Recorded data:

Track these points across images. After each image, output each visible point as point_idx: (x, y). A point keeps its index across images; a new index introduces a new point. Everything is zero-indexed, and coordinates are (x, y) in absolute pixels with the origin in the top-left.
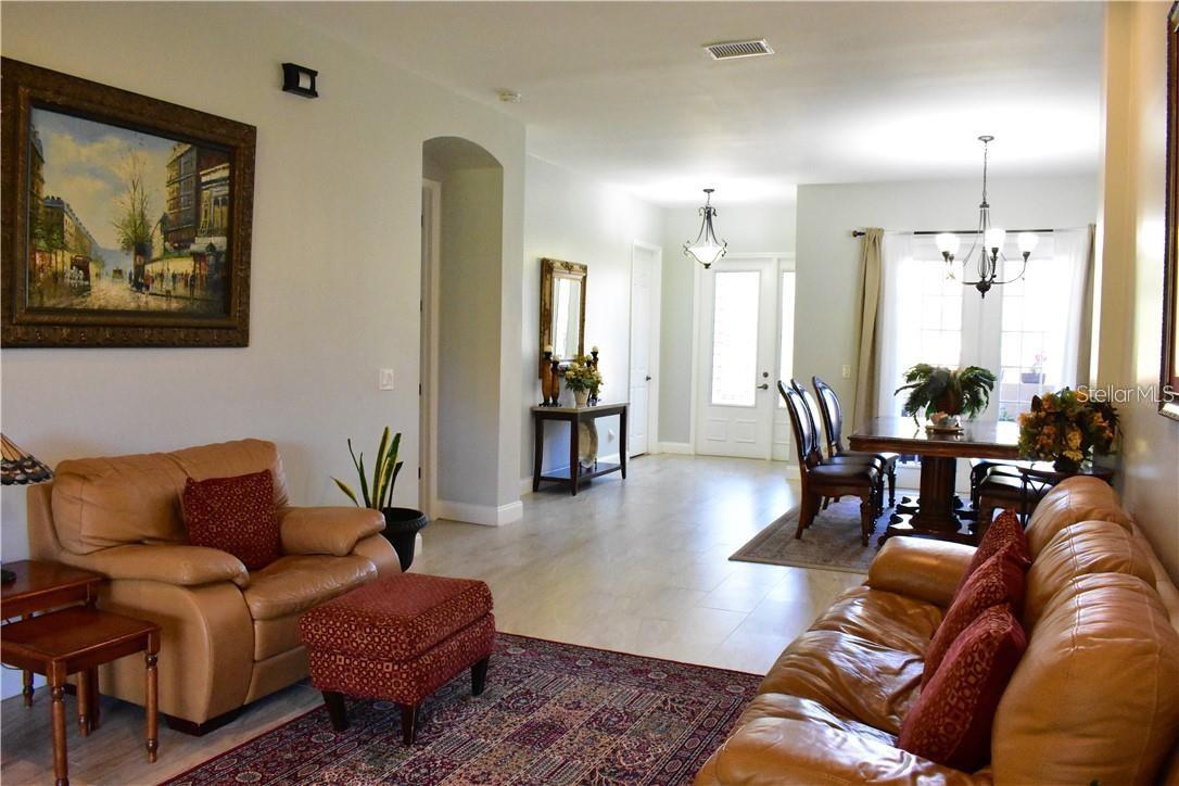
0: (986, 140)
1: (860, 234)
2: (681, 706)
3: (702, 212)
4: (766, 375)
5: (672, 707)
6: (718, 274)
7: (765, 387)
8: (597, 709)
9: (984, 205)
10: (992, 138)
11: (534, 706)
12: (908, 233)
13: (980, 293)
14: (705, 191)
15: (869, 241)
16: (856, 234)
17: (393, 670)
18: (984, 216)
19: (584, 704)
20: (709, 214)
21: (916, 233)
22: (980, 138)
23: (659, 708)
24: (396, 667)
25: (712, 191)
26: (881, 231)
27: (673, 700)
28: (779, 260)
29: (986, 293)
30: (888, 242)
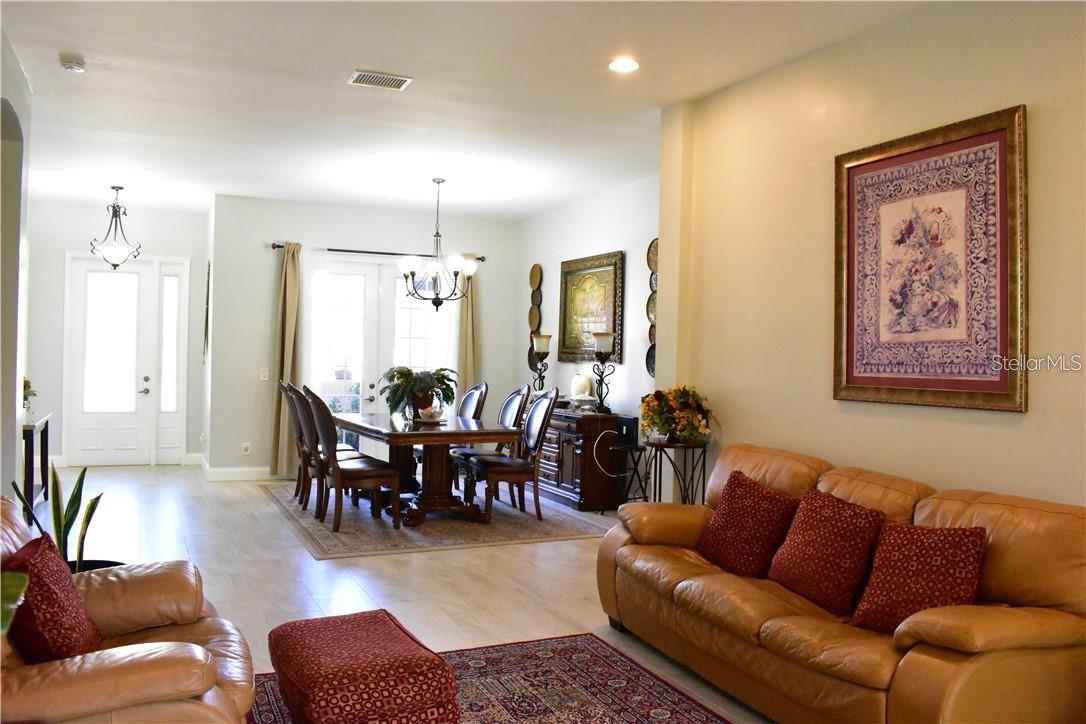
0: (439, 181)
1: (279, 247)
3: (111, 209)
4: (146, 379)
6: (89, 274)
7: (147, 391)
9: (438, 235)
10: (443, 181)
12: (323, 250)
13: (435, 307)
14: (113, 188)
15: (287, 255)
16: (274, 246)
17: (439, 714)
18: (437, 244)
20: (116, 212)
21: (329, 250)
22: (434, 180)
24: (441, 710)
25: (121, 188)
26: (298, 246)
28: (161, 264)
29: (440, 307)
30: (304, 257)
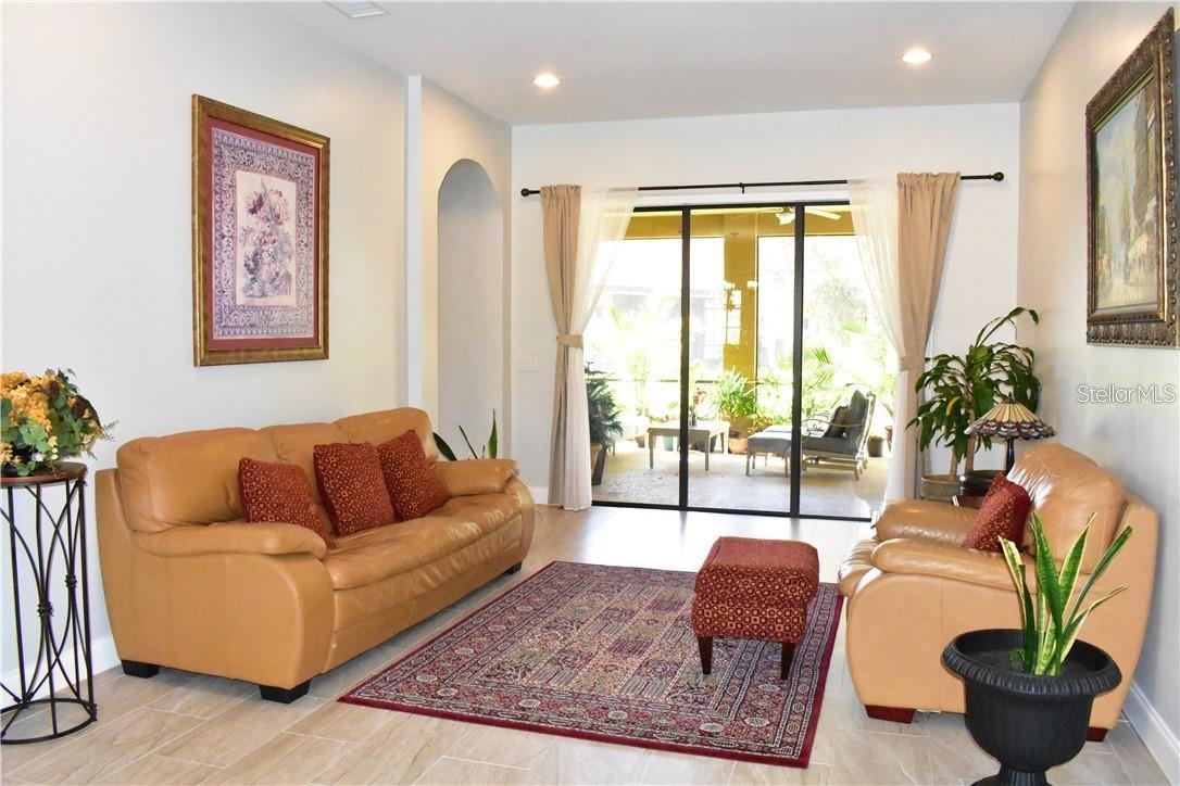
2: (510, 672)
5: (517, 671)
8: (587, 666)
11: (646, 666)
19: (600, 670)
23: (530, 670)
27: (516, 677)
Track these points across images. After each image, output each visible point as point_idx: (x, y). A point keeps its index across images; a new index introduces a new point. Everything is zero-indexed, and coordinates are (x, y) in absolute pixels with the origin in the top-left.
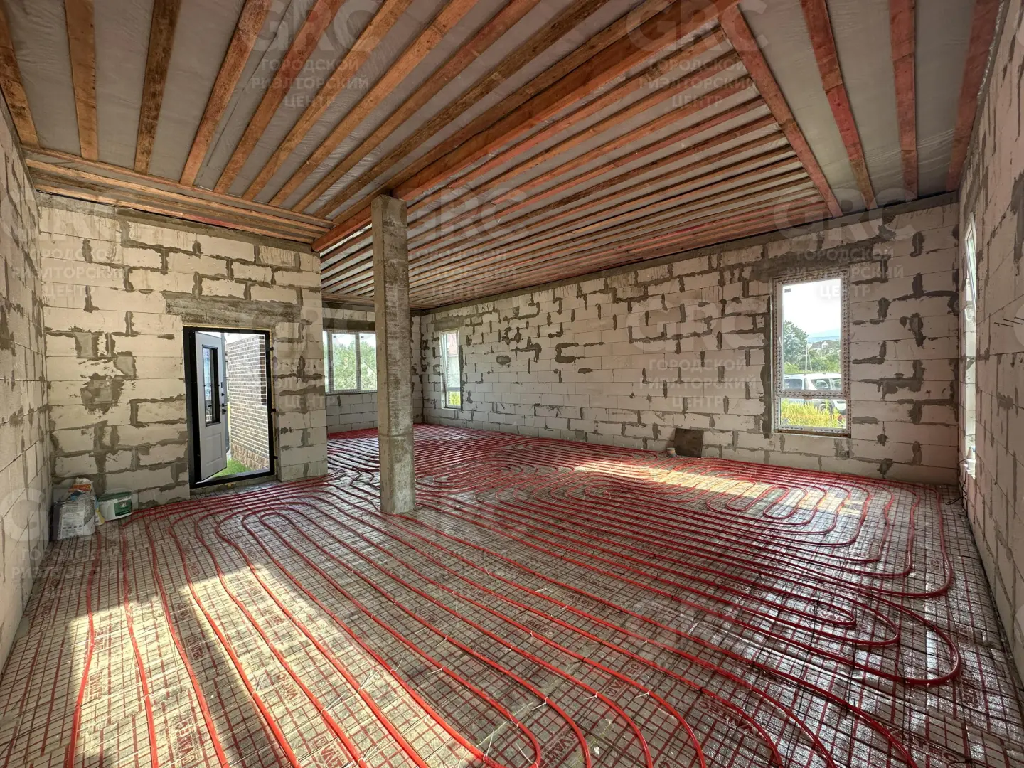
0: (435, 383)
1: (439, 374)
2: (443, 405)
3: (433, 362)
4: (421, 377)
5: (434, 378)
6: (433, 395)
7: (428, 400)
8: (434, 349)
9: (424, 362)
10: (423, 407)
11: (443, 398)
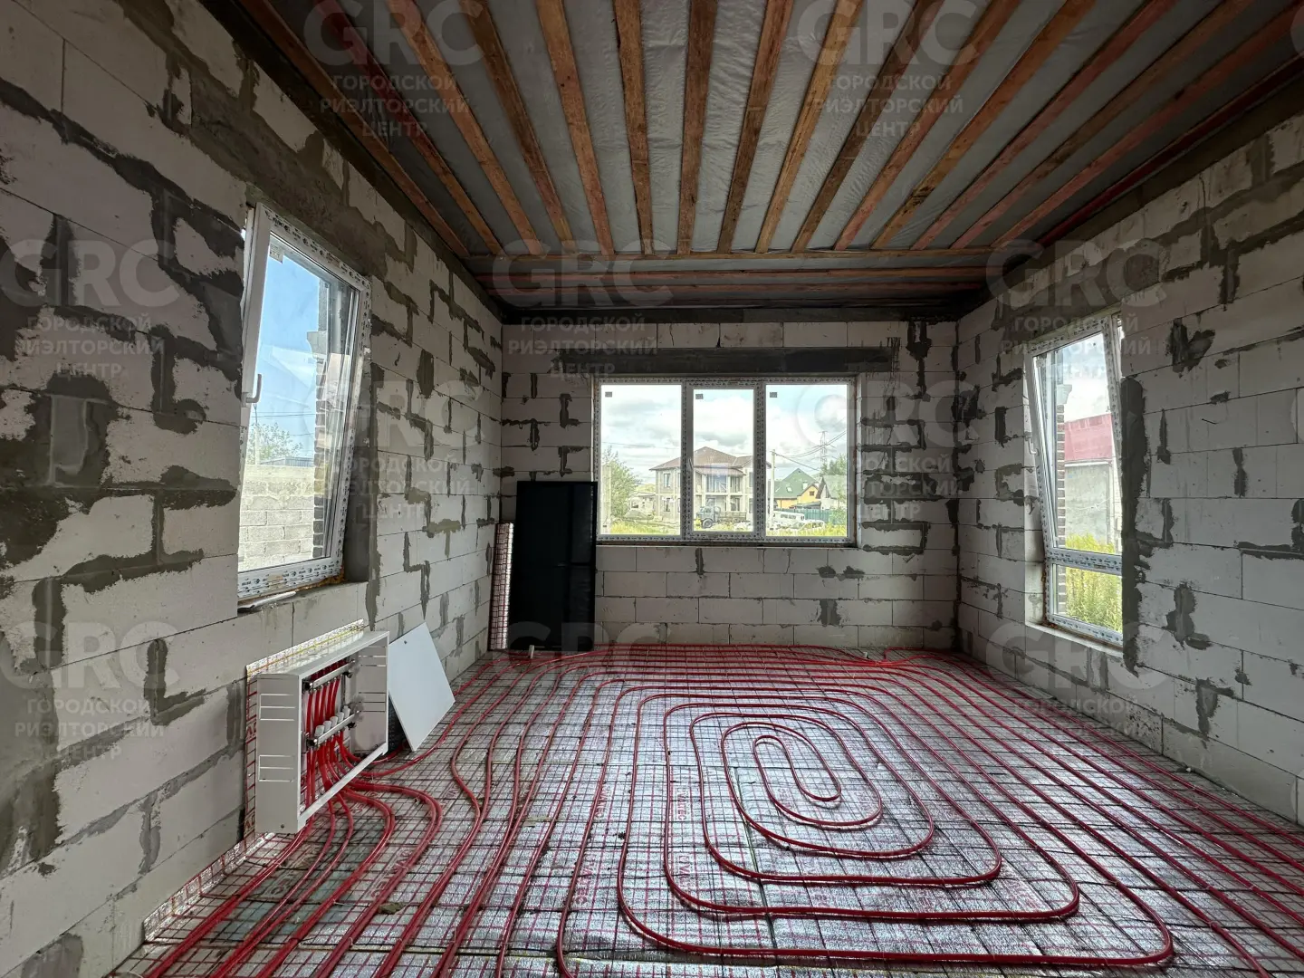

**PROBLEM TO SOLVE:**
Copy out every line of the material above word for word, leaving out the pictures.

**ANSWER TO THIS TASK:**
Track these points across images. After each image, output each visible point as point_idx: (x, y). A point keeps its index across images; a new index introduces a new point. Everything is zero-indexed, and coordinates are (x, y) in absolute pixels with the origin in the top-left.
0: (986, 140)
1: (860, 234)
2: (681, 706)
3: (702, 212)
4: (766, 375)
5: (672, 707)
6: (718, 274)
7: (765, 387)
8: (597, 709)
9: (984, 205)
10: (992, 138)
11: (534, 706)
12: (908, 233)
13: (980, 293)
14: (705, 191)
15: (869, 241)
16: (856, 234)
17: (393, 670)
18: (984, 216)
19: (584, 704)
20: (709, 214)
21: (916, 233)
22: (980, 138)
23: (659, 708)
24: (396, 667)
25: (712, 191)
26: (881, 231)
27: (673, 700)
28: (779, 260)
29: (986, 293)
30: (888, 242)
0: (439, 181)
1: (279, 247)
3: (111, 209)
4: (146, 379)
6: (89, 274)
7: (147, 391)
9: (438, 235)
10: (443, 181)
12: (323, 250)
13: (435, 307)
14: (113, 188)
15: (287, 255)
16: (274, 246)
17: (439, 714)
18: (437, 244)
20: (116, 212)
21: (329, 250)
22: (434, 180)
24: (441, 710)
25: (121, 188)
26: (298, 246)
28: (161, 264)
29: (440, 307)
30: (304, 257)
2: (510, 672)
5: (517, 671)
8: (587, 666)
11: (646, 666)
19: (600, 670)
23: (530, 670)
27: (516, 677)
Track these points across images. After each image, output each visible point as point_idx: (x, y). A point keeps its index across images; a new index introduces a new point. Everything is zero-indexed, and coordinates are (x, y) in absolute pixels with the origin in the top-left.
0: (435, 383)
1: (439, 374)
2: (443, 405)
3: (433, 362)
4: (421, 377)
5: (434, 378)
6: (433, 395)
7: (428, 400)
8: (434, 349)
9: (424, 362)
10: (423, 407)
11: (443, 398)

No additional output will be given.